The alarm of Little Cayuse had increased almost to a panic. What he had heard had struck him like a blow between the eyes.

Nomad and Wild Bill captured! Buffalo Bill helpless in the depths of the mine, and a horrible doom of some kind about to be released and sent down upon him!

What should he do?

That was the question that ran through Little Cayuse’s brain like a searing-iron.

If he went back to the ore-dump, and tried to let down a rope to the scout, the Cheyenne would kill him; if he followed Lawless—but Lawless had already vanished; at least, Little Cayuse concluded, he could follow the three basemen down the cañon, and perhaps might find a way to interfere with their nefarious designs.

Rushing back up the gully, Cayuse untied Navi, twisted the buckskin thong into a hackamore, and bounded upon the pinto’s bare back; then, riding cautiously out into the cañon, he made after Clancy, Coomby, and Tex.

Never had the faithful Piute boy felt that more was required of him, and never had he felt so doubtful of his own powers.
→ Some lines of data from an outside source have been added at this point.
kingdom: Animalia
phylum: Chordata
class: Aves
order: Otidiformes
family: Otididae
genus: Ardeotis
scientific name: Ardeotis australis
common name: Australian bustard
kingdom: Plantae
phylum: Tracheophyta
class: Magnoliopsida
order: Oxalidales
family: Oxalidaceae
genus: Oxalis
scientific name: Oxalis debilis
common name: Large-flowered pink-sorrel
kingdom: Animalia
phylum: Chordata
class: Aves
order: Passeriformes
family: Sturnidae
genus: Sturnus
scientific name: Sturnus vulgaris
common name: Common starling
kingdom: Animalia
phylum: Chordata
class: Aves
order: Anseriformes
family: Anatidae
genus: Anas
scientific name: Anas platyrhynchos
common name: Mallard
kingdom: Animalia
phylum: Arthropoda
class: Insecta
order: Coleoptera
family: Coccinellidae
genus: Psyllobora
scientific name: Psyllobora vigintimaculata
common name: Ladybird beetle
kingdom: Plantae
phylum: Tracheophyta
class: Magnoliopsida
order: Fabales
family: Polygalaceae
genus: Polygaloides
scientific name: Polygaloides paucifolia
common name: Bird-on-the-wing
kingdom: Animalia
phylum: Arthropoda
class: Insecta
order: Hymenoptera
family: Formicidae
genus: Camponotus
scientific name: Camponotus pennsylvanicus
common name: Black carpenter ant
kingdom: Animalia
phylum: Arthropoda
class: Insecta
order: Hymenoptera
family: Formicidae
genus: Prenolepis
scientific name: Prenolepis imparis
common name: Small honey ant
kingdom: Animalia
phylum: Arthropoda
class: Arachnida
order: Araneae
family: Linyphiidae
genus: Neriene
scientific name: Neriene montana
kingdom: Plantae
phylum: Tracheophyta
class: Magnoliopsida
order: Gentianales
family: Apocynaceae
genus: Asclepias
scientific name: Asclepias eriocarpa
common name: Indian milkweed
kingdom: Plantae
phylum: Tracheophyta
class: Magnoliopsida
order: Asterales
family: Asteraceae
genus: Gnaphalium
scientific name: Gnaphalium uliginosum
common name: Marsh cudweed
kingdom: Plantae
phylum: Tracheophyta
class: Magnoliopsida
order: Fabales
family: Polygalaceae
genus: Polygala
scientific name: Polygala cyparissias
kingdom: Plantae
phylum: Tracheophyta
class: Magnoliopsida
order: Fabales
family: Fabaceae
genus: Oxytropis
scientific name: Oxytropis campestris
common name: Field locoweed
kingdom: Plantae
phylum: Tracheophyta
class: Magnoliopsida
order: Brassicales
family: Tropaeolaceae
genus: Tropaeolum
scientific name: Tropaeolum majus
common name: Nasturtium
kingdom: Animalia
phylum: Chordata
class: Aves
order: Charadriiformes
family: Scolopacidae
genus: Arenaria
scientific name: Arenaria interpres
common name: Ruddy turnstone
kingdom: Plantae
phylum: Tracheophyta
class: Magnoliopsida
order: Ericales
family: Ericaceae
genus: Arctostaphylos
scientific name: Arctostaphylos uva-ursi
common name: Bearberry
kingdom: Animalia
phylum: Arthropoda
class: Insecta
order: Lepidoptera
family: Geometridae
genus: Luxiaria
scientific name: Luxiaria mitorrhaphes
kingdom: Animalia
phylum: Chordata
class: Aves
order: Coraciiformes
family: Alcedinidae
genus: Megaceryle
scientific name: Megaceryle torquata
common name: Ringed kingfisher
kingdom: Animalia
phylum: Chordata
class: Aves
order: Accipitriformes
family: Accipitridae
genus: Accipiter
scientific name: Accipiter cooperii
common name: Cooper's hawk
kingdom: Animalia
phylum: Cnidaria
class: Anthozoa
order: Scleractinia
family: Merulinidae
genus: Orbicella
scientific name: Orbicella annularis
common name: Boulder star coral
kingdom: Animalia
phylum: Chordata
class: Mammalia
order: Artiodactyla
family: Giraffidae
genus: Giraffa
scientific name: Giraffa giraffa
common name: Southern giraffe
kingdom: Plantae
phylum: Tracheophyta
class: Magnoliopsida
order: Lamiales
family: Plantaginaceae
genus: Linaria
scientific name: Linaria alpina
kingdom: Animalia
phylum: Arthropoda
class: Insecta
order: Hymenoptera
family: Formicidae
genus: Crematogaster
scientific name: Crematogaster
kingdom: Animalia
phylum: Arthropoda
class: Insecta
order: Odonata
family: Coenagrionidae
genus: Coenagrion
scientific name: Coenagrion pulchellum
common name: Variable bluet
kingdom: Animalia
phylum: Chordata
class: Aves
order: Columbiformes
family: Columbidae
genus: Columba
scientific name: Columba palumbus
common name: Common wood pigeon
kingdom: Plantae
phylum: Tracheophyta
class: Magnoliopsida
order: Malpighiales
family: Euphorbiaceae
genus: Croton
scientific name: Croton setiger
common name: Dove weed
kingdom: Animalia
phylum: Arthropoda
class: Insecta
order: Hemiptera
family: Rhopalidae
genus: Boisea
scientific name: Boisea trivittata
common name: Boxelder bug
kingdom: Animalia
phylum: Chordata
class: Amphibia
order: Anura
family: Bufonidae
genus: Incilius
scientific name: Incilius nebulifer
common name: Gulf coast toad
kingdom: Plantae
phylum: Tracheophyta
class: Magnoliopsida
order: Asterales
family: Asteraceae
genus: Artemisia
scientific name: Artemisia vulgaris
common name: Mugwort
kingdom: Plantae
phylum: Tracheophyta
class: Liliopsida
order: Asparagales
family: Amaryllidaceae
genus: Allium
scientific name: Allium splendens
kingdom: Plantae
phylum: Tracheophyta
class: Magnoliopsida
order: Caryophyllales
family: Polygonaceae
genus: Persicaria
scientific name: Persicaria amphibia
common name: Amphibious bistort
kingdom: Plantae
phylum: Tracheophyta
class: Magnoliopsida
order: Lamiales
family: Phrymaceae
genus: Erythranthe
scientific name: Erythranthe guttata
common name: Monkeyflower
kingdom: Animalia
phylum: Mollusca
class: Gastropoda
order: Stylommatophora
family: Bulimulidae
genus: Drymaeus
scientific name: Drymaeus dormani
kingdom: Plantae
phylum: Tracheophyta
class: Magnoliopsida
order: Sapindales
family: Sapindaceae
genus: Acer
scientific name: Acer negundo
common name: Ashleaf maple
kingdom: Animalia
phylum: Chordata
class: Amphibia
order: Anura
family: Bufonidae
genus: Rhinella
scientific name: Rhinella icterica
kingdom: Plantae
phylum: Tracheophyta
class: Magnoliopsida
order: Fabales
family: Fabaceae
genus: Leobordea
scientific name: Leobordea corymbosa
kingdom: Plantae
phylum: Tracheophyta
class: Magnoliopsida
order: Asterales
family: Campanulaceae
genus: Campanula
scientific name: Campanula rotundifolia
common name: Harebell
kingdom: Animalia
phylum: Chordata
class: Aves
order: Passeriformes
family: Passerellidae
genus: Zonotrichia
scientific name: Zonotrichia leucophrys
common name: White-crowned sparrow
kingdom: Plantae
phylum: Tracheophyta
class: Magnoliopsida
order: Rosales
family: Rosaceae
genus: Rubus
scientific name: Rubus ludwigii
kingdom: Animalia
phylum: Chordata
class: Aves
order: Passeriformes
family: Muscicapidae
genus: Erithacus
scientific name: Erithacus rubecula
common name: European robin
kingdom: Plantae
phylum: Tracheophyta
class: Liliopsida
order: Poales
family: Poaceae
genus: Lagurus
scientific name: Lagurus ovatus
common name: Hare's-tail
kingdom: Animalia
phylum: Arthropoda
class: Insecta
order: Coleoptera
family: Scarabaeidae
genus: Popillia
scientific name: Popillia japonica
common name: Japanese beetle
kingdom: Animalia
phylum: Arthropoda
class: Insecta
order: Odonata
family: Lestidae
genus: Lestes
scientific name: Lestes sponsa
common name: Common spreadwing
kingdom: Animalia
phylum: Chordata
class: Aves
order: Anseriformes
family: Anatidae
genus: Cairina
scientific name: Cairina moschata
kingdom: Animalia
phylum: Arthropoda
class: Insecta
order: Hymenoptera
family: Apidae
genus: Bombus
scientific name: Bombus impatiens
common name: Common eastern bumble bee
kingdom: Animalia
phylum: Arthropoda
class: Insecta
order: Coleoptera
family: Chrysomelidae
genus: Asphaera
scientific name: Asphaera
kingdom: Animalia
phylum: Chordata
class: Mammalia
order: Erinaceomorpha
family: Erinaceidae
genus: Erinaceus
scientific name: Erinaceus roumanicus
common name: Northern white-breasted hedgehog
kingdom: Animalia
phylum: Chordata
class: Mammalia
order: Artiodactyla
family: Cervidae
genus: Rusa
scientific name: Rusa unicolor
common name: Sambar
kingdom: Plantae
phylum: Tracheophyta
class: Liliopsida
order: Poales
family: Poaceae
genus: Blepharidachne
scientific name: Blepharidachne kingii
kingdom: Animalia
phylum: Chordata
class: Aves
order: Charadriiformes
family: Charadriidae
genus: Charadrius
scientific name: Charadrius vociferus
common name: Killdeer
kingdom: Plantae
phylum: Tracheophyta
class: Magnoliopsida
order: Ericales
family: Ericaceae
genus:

Following three men in broad daylight, and at the same time keeping out of their sight, was a difficult piece of work. What helped Cayuse most, however, was the fact that the three white men were utterly unsuspicious. They seemed to feel that they had no enemies at large in the cañon, and they did no watching along the back track.

For the rest of it, the Piute took advantage of every patch of brush and every convenient boulder that lay along his course.

Two miles down the defile, as Cayuse judged, the three horsemen turned their mounts and set them directly at the high wall. In this place the wall was a steep slope, yet the horses scaled it and vanished over the rim with their riders.